▸ **Aim of the task**: Repeat only the lines below from the one containing "adevarul.ro" through the one containing "Group 更名为 Travvia。", inclusive, exactly as written.

(Recorded data)

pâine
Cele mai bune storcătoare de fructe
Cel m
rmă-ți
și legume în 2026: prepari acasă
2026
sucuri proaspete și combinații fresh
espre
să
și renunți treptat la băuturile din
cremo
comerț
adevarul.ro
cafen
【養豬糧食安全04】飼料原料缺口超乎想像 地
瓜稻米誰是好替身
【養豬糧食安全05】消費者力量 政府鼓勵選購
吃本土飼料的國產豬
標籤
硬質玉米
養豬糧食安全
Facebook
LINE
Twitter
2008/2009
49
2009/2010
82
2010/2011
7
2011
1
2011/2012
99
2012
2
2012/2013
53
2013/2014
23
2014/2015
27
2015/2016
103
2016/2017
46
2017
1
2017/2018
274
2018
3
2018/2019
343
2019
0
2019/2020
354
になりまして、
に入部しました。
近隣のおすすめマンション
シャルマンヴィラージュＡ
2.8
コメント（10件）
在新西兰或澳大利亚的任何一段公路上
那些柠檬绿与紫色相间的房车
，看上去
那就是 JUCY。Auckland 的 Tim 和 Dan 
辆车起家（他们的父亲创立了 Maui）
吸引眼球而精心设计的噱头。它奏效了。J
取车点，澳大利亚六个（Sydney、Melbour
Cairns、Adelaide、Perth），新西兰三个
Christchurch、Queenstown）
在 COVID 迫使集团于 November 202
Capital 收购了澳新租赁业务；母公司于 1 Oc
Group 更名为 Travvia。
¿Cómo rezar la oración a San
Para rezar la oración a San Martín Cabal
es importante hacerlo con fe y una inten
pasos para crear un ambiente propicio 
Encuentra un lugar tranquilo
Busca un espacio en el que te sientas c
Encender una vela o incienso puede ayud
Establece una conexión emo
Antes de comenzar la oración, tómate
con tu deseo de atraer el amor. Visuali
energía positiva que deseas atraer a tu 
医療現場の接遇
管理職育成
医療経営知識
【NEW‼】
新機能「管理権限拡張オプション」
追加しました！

(End Recorded data)

▸ **Completed exercise**:
adevarul.ro
cafen
【養豬糧食安全04】飼料原料缺口超乎想像 地
瓜稻米誰是好替身
【養豬糧食安全05】消費者力量 政府鼓勵選購
吃本土飼料的國產豬
標籤
硬質玉米
養豬糧食安全
Facebook
LINE
Twitter
2008/2009
49
2009/2010
82
2010/2011
7
2011
1
2011/2012
99
2012
2
2012/2013
53
2013/2014
23
2014/2015
27
2015/2016
103
2016/2017
46
2017
1
2017/2018
274
2018
3
2018/2019
343
2019
0
2019/2020
354
になりまして、
に入部しました。
近隣のおすすめマンション
シャルマンヴィラージュＡ
2.8
コメント（10件）
在新西兰或澳大利亚的任何一段公路上
那些柠檬绿与紫色相间的房车
，看上去
那就是 JUCY。Auckland 的 Tim 和 Dan 
辆车起家（他们的父亲创立了 Maui）
吸引眼球而精心设计的噱头。它奏效了。J
取车点，澳大利亚六个（Sydney、Melbour
Cairns、Adelaide、Perth），新西兰三个
Christchurch、Queenstown）
在 COVID 迫使集团于 November 202
Capital 收购了澳新租赁业务；母公司于 1 Oc
Group 更名为 Travvia。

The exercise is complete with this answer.